Developers of the controversial Jumbo Glacier Resort (JGR) in the Kootenays must get a new environmental assessment certificate in order to continue developing the ski resort that has been in the planning and development stages for decades.

B.C. Environment Minister Mary Polak announced June 18 that she does not believe that the project has been “substantially started.”

The wording is important because that’s the necessary threshold for the resort to be able to continue its development under its environmental certificate. Without meeting the threshold for work at the resort, the developers will have to start the process again of getting an environmental assessment certificate in order to do any more work at the site.

The province approved the project in March 2012 .

Glacier Resorts Ltd. senior vice-president Grant Costello had sounded very confident that his company had met the threshold of having “substantially started” work on the resort.

“We think that the odds are in our favour because we did do substantial work so it’s hard to understand how they could rule otherwise,” Costello told Business in Vancouver in March .
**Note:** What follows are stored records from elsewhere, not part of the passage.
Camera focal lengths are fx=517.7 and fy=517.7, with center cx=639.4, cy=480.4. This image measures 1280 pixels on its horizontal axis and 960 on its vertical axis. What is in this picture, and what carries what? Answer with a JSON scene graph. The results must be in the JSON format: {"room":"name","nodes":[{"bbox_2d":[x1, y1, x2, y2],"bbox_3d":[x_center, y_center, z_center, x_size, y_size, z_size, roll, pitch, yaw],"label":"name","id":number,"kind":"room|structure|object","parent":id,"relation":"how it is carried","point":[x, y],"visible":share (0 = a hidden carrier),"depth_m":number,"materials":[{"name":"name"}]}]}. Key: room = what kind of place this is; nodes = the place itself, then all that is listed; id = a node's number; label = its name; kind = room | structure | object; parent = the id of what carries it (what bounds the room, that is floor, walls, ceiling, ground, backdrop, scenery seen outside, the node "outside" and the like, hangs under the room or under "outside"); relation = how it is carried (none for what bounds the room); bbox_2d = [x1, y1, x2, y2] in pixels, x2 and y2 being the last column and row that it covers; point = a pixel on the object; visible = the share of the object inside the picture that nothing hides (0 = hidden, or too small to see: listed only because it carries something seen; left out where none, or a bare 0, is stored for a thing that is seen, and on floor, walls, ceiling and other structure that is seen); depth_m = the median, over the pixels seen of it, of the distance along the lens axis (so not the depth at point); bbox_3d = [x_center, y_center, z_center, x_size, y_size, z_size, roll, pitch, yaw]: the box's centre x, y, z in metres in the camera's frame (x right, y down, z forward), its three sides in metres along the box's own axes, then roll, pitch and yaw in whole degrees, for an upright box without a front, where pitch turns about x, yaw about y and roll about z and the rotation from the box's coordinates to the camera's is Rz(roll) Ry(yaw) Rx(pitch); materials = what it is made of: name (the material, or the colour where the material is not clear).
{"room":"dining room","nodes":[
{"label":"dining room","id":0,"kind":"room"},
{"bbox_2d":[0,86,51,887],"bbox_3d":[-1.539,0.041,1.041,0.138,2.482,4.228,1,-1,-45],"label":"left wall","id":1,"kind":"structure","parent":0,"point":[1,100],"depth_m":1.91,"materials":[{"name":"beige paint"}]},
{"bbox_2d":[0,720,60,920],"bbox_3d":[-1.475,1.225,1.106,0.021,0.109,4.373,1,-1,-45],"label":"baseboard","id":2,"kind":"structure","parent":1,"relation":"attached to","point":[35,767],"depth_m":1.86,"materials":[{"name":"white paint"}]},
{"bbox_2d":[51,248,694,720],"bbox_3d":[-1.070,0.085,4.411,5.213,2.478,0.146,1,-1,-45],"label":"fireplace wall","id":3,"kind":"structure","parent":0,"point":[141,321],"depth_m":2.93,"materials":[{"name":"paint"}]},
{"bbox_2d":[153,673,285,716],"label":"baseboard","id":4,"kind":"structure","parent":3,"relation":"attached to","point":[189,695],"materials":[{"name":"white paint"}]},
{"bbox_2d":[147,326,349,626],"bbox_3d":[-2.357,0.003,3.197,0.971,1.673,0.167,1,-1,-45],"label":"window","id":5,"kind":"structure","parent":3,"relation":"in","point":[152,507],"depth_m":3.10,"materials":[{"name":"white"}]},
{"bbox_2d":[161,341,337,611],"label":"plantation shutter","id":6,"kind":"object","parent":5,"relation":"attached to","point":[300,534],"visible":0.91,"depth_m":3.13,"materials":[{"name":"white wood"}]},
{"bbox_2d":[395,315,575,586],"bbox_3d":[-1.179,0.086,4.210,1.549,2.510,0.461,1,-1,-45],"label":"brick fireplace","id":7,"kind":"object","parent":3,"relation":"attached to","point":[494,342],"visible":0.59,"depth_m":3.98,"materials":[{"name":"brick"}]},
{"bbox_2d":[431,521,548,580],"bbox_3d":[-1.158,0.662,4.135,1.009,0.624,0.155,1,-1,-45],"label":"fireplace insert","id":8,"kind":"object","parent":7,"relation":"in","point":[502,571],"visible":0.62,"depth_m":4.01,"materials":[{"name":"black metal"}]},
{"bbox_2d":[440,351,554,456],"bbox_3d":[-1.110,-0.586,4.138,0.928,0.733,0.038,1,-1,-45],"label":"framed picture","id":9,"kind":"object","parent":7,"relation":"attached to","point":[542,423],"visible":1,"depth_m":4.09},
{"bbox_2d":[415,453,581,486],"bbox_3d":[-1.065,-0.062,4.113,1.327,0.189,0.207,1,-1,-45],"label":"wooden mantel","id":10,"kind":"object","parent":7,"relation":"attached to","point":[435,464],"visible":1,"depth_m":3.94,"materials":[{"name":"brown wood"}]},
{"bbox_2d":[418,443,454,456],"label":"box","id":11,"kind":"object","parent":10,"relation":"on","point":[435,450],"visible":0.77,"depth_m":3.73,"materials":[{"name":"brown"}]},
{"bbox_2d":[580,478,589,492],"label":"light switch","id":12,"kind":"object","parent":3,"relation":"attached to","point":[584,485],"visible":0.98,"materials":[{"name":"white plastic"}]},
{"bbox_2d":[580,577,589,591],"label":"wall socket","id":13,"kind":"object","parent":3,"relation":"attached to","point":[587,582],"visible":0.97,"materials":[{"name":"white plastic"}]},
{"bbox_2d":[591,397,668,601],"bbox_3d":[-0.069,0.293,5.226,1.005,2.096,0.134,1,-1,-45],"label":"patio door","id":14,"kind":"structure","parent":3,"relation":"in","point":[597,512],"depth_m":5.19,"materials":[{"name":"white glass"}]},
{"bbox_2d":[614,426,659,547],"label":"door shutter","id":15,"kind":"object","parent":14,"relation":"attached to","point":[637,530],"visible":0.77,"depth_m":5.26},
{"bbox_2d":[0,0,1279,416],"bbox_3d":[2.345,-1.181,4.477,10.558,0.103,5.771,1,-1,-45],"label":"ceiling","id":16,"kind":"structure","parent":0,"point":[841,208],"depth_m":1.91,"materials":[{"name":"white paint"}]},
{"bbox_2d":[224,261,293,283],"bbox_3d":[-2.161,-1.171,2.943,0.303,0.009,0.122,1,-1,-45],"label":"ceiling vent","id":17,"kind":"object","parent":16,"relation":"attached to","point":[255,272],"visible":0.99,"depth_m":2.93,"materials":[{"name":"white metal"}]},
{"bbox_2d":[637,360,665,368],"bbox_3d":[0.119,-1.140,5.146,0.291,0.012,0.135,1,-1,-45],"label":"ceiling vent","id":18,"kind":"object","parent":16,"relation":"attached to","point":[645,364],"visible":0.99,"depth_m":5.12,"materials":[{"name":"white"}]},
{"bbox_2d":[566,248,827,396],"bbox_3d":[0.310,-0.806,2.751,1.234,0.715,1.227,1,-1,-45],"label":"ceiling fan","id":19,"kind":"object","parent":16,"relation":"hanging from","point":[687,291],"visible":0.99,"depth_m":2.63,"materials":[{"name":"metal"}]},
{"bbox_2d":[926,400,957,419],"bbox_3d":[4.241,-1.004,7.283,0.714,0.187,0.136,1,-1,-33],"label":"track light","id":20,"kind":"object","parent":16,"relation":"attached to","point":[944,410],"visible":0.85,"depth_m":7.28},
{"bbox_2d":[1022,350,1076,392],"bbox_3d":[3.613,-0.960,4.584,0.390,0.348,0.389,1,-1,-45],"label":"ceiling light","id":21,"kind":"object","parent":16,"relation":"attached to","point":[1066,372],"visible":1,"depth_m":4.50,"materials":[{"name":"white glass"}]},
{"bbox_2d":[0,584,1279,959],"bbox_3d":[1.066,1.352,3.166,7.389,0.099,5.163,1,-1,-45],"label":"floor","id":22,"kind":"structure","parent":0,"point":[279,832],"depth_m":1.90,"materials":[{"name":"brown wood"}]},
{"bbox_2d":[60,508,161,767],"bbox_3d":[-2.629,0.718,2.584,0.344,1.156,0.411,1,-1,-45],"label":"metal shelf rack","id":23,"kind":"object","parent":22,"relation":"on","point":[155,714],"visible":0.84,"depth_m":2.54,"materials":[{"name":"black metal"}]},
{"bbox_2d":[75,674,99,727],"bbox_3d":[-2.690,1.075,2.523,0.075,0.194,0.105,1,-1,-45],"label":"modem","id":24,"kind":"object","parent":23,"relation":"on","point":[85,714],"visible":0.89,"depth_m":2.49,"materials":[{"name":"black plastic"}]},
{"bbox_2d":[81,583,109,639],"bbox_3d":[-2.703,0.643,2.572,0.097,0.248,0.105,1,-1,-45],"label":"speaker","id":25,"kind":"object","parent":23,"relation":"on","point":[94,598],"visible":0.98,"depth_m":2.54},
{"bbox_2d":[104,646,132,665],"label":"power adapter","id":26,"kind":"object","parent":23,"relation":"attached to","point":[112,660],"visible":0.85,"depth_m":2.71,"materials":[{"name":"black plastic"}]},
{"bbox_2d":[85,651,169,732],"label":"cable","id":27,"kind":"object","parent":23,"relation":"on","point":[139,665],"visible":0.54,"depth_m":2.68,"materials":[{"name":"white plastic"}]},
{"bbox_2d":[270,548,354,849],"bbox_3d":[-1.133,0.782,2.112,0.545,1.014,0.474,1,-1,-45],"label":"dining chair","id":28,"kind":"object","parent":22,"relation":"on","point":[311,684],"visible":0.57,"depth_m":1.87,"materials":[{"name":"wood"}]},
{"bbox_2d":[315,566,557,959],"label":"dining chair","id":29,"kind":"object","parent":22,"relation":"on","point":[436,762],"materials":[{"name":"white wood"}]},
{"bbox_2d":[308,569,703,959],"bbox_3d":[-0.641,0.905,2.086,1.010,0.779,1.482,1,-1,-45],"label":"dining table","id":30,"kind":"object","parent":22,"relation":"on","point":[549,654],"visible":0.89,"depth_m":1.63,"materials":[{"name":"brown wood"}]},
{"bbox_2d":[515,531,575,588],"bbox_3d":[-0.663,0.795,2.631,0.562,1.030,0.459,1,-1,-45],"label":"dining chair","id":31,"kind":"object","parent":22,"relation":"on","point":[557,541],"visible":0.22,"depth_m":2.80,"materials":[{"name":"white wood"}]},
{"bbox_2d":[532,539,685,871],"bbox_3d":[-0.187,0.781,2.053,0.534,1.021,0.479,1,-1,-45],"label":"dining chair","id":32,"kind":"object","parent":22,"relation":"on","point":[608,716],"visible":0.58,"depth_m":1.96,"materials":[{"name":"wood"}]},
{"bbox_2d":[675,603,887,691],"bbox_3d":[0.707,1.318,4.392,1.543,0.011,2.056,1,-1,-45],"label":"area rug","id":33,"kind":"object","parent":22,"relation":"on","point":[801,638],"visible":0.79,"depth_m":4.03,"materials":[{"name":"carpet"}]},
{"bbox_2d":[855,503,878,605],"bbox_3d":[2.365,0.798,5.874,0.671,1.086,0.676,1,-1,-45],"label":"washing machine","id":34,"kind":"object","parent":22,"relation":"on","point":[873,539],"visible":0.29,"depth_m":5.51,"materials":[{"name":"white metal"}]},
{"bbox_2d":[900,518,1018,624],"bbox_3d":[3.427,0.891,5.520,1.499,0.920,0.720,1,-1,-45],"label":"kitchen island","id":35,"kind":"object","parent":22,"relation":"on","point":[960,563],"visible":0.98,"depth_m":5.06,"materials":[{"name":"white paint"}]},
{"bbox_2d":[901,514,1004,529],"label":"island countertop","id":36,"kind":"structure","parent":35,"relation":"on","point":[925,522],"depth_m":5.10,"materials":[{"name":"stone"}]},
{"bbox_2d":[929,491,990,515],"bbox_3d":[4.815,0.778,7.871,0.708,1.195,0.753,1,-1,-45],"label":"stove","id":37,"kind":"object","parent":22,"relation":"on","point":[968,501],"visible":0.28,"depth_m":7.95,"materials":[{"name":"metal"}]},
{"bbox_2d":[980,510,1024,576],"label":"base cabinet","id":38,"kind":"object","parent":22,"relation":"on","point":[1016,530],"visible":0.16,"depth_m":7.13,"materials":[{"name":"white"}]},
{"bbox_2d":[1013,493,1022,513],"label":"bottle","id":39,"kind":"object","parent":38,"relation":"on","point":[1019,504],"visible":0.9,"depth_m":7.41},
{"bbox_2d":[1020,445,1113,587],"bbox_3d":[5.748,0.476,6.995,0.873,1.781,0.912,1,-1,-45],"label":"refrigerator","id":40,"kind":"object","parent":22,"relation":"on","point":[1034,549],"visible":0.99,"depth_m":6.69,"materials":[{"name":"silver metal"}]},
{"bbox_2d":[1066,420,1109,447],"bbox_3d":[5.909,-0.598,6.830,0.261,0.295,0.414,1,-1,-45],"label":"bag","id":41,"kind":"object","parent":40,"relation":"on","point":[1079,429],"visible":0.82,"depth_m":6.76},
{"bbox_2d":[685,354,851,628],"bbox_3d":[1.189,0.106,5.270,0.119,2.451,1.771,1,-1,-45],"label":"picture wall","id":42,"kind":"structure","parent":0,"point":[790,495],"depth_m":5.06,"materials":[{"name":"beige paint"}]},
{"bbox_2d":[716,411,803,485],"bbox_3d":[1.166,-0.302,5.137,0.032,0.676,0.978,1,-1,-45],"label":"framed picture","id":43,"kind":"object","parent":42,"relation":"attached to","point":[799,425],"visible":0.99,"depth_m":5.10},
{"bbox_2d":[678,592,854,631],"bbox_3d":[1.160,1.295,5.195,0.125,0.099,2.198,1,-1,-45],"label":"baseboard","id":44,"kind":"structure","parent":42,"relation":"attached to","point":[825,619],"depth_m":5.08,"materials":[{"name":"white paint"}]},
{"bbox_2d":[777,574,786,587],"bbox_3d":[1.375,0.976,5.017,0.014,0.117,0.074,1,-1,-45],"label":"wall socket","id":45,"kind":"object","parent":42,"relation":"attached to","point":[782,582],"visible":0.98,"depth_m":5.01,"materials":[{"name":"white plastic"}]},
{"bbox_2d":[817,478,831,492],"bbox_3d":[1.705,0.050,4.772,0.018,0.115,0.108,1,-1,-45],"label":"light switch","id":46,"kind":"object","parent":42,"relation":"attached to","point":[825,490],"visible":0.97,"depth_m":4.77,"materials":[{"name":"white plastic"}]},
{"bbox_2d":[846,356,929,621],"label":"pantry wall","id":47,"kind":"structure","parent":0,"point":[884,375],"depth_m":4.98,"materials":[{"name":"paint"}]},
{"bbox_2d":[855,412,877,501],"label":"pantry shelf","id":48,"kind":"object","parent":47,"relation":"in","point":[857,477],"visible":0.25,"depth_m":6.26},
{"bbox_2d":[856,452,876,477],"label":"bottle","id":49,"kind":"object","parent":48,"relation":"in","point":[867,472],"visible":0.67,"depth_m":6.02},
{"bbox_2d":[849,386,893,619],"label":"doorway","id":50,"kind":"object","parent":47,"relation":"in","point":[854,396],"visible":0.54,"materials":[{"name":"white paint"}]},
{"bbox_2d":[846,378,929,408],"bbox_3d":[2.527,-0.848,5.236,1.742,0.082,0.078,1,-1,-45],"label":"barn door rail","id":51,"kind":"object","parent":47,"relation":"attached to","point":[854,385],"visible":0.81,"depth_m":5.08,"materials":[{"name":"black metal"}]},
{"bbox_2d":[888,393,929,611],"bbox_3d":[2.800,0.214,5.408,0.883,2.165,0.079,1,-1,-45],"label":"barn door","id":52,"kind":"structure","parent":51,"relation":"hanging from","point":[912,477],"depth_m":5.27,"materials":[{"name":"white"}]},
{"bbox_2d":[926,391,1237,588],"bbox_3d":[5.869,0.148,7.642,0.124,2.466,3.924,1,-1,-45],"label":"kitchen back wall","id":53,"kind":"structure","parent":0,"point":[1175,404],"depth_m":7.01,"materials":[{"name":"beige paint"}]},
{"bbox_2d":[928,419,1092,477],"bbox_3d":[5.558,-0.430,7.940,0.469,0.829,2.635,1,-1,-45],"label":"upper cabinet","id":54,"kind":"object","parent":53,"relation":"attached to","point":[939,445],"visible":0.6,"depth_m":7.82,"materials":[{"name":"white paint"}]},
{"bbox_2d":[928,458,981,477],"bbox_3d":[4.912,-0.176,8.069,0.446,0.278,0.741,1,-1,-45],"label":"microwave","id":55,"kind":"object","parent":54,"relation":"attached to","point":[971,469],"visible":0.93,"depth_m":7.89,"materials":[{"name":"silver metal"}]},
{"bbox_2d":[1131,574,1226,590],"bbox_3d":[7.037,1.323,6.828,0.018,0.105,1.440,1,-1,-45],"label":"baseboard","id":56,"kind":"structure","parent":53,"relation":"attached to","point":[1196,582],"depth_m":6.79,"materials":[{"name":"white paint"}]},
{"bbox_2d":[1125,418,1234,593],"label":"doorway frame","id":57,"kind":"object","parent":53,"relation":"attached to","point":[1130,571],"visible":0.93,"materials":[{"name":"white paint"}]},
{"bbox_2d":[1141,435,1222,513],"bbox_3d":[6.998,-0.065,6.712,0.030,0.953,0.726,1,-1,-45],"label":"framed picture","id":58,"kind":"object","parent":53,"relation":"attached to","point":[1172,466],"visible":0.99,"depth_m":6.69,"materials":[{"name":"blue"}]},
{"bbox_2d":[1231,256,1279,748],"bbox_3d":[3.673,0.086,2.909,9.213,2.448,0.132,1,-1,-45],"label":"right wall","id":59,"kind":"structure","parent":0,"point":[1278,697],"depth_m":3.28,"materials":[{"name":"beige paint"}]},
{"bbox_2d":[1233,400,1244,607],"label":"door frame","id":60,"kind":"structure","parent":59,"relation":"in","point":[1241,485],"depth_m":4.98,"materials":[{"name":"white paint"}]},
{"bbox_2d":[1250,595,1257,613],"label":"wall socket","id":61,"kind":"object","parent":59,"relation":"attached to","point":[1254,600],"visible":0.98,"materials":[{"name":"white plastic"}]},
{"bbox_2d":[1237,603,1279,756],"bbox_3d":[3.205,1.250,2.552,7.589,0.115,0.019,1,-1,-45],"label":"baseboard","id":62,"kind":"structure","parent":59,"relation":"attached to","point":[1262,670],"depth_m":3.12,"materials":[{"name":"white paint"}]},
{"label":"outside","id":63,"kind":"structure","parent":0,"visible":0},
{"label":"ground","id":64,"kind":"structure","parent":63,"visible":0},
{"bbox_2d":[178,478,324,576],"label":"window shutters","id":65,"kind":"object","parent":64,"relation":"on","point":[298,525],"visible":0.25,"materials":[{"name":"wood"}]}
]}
He said at the time that his company last year poured foundations for a day lodge, utility building and ski lift.

When BIV contacted Costello following Polak’s announcement, he sounded dumbstruck.
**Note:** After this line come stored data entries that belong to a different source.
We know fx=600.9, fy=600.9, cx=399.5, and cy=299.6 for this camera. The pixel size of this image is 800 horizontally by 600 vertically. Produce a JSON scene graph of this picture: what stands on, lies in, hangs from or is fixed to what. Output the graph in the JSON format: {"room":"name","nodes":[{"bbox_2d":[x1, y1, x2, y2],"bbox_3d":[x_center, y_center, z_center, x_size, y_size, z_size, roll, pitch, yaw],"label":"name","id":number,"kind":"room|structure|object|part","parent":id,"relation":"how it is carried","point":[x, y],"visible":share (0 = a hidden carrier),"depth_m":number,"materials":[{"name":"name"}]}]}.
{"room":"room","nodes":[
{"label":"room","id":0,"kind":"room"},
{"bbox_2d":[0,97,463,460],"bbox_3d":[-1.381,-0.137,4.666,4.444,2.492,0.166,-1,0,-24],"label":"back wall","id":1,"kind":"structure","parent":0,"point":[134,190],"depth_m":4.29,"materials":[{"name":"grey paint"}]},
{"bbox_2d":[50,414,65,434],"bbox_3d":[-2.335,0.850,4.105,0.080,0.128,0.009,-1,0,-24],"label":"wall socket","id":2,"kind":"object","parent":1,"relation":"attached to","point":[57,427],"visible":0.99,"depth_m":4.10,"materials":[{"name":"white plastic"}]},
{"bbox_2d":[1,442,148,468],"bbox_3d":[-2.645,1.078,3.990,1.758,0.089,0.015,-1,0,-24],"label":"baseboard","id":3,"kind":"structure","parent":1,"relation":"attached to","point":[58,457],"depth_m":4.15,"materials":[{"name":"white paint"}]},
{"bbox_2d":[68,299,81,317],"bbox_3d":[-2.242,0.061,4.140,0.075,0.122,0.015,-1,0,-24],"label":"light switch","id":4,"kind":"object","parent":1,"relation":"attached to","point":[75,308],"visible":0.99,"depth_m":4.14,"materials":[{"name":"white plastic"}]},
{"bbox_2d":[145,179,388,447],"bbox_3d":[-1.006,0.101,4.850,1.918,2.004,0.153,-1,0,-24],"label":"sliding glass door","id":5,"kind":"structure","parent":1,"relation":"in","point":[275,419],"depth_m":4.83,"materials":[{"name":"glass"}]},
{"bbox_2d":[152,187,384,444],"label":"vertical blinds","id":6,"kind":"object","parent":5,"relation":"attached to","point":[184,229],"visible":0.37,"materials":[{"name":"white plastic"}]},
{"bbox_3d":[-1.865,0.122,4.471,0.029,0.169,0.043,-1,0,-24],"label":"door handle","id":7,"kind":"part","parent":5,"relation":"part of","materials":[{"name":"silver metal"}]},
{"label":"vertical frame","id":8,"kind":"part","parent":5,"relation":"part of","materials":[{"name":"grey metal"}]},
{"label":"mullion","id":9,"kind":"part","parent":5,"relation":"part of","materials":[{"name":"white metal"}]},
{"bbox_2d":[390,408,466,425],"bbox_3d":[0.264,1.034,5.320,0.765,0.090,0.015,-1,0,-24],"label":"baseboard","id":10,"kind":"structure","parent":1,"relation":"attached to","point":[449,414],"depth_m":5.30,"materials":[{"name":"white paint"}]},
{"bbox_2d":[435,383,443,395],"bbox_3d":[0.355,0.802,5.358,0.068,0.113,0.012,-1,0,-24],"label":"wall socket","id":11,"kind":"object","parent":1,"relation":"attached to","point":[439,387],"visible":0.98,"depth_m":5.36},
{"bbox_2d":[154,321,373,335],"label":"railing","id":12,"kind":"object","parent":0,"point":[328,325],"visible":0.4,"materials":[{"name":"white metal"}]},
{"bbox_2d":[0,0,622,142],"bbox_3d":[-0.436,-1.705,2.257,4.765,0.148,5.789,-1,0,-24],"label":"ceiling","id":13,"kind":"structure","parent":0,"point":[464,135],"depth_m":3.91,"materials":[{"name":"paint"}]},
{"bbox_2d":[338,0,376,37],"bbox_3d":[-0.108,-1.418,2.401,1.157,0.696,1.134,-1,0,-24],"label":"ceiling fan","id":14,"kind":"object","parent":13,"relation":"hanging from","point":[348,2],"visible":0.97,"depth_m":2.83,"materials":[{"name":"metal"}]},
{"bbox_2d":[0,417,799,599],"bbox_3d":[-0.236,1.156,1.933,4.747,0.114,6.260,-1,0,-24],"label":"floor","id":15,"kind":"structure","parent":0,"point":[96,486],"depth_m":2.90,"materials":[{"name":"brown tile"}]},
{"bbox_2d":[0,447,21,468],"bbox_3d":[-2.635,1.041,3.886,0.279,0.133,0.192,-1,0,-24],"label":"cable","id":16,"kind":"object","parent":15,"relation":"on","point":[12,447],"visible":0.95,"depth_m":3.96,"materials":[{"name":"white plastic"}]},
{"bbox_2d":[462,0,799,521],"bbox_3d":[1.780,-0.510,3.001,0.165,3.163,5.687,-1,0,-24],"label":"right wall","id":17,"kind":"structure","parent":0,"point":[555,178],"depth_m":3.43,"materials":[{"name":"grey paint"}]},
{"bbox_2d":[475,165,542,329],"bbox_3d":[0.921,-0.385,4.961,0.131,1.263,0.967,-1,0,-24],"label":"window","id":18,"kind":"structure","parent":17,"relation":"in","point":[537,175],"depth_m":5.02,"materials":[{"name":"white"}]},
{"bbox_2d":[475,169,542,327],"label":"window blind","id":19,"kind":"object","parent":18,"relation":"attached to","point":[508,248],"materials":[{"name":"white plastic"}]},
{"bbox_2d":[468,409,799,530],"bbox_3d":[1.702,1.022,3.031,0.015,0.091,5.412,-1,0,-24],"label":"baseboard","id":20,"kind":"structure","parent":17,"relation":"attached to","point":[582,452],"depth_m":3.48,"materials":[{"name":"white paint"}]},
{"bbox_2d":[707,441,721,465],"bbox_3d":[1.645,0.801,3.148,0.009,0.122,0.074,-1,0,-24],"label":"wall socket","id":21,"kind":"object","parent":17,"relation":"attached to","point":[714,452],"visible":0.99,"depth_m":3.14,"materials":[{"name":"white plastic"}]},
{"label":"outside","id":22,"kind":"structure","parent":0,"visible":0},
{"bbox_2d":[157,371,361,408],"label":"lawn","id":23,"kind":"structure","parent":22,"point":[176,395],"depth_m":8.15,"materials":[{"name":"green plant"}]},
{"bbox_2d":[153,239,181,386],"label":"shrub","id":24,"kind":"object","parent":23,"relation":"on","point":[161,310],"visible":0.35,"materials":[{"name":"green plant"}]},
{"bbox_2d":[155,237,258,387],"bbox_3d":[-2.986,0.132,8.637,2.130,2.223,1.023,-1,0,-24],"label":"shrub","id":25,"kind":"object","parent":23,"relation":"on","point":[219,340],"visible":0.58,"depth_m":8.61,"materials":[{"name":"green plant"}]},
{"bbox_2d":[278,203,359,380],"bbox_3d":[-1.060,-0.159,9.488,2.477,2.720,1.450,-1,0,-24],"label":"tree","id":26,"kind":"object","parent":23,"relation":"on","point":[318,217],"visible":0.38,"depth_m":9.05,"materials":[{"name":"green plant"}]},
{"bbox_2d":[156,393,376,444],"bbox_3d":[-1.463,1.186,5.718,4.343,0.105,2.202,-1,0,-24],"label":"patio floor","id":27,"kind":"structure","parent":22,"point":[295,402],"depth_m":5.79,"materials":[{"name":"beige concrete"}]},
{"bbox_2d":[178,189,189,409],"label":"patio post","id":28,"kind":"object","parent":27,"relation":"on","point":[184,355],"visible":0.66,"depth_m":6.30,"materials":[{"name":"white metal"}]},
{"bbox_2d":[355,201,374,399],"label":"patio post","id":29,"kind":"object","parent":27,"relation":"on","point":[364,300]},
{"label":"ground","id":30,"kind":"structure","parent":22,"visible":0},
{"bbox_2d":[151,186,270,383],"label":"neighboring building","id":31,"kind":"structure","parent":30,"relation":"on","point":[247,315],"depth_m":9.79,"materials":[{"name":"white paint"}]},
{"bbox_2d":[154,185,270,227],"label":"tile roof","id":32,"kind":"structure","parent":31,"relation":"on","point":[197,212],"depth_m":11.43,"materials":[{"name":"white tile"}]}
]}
“It’s news to me,” he said.

When asked what this means for the project, he said, “I really don’t know. I’ll have to look at the announcement and talk to our team.”

Polak said that she based her assessment on:

•submissions from Glacier Resorts Ltd. and area First Nations representatives such as the Ktunaxa Nation Council and the Shuswap Indian Band;

•guidance from the court decision in Taku River Tlingit First Nation versus B.C. case;

•the B.C. Environmental Assessment Office's substantially started determination report; and

•her own observations from a visit to the Jumbo Glacier Resort project
site on Oct. 11, 2014.

"In making my decision, I focused on the physical activities that had taken place at the project site," Polak said in a conference call. "While it is clear that some construction has started, I was not convinced that the physical activity undertaken as of October 12, 2014, meets the threshold of a substantially started project."

The Jumbo proposal is for a year-round ski resort development in the Jumbo Creek valley, which is 55 kilometres west of Invermere. The B.C. government issued an environmental assessment certificate for the project on Oct. 12, 2004. As a result of an extension issued in 2009, the expiry date of the certificate was Oct. 12, 2014.

Polak told BIV that the developers are eligible to reapply for an environmental assessment certificate and that the documents and reports that they used to get the original certificate 10 years ago would have to be updated. Once the developers apply for the certificate, her expectation is that the Environmental Assessment Office make a decision on granting a new certificate within 180 days.

"In the determination we've made, their certificate expires, "Polak said. "It no longer exists and they would have to begin right from the start but it wouldn't be that the same project would be reconsidered, they would have to start from scratch," she said.